Among the entries below, find each line with "bread" and show it.

(Spatial reasoning data)
======

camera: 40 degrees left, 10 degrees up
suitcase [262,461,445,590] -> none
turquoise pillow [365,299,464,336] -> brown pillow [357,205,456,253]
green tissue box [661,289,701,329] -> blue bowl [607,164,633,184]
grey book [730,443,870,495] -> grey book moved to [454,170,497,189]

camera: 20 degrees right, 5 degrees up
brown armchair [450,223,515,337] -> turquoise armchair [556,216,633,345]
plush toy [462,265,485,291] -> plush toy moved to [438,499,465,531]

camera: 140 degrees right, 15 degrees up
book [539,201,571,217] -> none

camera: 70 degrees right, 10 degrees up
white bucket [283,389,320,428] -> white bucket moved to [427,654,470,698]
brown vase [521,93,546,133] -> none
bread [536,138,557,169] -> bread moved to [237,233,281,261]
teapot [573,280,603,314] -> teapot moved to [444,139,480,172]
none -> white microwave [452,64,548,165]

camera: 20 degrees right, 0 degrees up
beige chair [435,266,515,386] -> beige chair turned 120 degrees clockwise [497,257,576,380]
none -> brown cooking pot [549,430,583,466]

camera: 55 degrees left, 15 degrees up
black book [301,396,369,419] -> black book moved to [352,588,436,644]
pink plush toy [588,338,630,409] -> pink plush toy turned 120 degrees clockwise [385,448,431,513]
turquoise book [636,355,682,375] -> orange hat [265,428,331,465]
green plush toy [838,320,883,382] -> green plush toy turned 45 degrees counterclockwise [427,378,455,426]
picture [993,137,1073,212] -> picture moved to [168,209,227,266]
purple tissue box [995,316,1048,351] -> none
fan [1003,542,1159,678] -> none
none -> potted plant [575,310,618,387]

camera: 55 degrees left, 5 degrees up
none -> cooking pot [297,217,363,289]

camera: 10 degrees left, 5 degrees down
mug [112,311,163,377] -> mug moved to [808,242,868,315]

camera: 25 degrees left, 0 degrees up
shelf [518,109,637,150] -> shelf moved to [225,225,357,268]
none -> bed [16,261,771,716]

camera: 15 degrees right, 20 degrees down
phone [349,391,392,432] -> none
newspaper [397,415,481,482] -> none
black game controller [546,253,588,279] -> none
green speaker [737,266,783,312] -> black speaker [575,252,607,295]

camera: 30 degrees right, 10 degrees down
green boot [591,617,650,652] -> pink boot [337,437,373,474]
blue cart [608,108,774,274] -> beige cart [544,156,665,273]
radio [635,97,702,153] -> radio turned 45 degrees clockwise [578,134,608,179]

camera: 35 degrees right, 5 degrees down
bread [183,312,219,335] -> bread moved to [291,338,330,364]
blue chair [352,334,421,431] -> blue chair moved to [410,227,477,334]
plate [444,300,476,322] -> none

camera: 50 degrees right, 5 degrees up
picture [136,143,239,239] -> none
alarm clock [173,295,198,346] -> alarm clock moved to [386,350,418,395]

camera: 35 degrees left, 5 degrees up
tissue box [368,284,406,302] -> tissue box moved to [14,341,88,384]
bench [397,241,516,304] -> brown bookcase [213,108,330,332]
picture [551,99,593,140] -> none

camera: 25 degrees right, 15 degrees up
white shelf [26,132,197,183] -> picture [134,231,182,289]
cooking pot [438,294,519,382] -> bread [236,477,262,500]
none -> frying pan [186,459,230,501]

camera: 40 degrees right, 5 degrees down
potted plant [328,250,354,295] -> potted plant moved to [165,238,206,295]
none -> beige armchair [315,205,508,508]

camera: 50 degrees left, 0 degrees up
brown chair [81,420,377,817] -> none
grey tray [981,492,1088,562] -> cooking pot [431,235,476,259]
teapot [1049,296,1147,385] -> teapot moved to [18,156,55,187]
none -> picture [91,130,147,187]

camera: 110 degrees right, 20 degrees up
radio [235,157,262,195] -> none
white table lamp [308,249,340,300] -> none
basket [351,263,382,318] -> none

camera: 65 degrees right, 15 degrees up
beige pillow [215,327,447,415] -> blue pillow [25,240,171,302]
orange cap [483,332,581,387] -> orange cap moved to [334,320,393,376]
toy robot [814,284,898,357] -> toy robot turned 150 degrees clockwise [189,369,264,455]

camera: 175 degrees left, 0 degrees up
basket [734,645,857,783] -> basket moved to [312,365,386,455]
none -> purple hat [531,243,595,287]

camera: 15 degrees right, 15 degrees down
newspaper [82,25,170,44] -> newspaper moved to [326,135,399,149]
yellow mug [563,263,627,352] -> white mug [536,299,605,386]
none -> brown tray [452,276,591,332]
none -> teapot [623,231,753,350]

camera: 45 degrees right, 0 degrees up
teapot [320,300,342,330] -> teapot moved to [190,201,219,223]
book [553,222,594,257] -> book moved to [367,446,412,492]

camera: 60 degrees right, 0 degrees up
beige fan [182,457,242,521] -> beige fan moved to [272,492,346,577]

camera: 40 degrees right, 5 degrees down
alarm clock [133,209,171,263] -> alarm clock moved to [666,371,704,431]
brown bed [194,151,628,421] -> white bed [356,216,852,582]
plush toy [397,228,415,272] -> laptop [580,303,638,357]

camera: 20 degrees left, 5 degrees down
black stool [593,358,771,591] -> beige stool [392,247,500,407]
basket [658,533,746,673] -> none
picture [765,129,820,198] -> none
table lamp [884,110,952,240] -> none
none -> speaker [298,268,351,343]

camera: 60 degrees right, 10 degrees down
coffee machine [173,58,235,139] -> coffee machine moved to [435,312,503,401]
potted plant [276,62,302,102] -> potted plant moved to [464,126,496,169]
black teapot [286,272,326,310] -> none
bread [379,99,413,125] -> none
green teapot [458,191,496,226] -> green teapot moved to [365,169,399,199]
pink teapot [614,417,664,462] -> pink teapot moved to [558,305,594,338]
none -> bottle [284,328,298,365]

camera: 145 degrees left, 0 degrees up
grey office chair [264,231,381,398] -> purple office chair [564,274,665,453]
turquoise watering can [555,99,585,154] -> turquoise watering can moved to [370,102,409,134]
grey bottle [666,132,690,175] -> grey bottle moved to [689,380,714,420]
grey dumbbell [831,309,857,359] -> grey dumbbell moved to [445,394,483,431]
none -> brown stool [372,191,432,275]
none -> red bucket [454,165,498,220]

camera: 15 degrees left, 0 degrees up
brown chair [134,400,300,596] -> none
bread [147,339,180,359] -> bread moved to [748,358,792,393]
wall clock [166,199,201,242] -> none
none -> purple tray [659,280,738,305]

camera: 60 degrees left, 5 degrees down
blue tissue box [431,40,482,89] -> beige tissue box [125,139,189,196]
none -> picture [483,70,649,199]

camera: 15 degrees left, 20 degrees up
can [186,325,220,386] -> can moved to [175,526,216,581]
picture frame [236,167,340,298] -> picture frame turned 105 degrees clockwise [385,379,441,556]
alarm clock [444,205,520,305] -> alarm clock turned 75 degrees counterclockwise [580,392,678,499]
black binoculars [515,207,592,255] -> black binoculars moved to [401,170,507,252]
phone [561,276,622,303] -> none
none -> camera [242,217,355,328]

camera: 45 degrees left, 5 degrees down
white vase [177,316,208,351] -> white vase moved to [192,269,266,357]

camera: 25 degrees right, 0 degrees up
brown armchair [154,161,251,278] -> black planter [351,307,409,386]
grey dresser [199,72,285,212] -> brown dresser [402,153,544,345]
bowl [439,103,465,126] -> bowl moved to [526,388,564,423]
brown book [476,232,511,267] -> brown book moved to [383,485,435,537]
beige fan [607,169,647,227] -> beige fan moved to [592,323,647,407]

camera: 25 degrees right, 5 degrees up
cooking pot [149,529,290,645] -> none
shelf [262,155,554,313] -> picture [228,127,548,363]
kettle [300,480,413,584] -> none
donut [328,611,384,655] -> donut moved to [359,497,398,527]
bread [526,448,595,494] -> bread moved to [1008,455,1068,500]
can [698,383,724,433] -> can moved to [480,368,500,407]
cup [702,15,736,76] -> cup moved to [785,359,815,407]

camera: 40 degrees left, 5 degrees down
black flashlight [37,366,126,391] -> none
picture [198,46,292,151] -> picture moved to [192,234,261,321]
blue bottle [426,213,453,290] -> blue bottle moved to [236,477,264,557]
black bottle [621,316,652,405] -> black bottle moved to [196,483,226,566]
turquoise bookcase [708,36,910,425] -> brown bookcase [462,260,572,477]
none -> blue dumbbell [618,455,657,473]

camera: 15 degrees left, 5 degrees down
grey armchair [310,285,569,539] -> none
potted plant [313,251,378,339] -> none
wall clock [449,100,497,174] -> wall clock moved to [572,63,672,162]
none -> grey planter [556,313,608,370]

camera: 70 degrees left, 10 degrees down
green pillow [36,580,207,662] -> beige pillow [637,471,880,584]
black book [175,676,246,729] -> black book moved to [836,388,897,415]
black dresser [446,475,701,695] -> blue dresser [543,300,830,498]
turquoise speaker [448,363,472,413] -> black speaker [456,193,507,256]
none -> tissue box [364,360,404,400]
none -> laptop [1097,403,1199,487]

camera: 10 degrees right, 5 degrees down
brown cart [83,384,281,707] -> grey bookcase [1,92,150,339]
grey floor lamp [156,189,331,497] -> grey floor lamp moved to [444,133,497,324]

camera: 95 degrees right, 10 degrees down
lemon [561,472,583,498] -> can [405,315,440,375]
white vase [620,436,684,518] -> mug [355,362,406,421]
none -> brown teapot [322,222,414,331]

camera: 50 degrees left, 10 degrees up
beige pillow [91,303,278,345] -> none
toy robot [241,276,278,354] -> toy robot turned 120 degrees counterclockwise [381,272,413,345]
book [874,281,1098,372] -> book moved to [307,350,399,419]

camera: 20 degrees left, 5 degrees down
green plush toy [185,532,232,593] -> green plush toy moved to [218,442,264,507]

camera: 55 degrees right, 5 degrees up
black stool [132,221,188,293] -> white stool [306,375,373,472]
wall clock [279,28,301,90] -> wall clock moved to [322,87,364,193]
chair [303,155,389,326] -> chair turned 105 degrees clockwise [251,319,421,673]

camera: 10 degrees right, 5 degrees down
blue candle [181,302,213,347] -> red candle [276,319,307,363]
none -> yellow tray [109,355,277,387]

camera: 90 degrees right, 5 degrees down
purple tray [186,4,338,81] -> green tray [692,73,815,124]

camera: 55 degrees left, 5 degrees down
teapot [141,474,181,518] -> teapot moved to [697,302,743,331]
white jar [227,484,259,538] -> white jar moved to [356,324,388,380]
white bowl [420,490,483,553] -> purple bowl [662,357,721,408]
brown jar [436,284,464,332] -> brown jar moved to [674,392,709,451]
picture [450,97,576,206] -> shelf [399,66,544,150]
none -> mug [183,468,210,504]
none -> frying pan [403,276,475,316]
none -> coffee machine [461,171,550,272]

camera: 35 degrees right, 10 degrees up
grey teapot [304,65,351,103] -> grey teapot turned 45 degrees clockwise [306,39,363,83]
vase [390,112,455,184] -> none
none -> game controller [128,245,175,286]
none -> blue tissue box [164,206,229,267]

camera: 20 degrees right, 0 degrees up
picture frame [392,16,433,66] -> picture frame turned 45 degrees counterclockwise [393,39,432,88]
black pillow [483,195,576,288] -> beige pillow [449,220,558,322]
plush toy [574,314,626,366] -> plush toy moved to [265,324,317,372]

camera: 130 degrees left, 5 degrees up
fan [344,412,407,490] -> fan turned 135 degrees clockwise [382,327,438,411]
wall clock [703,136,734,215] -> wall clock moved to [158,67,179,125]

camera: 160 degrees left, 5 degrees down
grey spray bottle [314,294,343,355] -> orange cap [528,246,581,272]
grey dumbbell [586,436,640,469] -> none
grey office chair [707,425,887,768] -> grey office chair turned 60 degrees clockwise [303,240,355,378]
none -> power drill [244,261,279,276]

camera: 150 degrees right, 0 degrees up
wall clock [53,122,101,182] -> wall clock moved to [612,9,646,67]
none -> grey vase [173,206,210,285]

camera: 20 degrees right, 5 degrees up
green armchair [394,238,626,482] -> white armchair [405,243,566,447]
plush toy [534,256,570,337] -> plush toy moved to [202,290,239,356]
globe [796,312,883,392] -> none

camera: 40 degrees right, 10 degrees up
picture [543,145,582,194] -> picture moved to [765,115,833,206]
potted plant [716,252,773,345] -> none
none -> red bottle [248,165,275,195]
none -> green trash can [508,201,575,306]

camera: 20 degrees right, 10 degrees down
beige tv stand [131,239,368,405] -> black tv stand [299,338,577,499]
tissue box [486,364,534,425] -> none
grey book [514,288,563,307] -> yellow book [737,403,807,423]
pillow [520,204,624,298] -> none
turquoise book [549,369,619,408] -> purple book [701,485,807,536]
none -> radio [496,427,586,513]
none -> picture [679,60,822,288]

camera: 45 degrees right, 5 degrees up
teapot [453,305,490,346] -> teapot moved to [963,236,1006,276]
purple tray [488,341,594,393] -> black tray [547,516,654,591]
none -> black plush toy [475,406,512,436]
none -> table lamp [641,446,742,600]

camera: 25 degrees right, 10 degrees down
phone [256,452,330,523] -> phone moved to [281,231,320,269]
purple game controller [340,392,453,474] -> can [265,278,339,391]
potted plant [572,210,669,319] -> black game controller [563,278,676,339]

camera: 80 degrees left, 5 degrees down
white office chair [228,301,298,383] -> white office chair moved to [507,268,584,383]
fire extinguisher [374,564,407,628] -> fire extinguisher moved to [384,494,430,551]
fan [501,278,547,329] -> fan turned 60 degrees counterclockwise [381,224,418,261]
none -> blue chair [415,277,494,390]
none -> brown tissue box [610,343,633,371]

======

» **Exercise answer**:
bread [536,138,557,169] -> bread moved to [237,233,281,261]
bread [183,312,219,335] -> bread moved to [291,338,330,364]
cooking pot [438,294,519,382] -> bread [236,477,262,500]
bread [379,99,413,125] -> none
bread [147,339,180,359] -> bread moved to [748,358,792,393]
bread [526,448,595,494] -> bread moved to [1008,455,1068,500]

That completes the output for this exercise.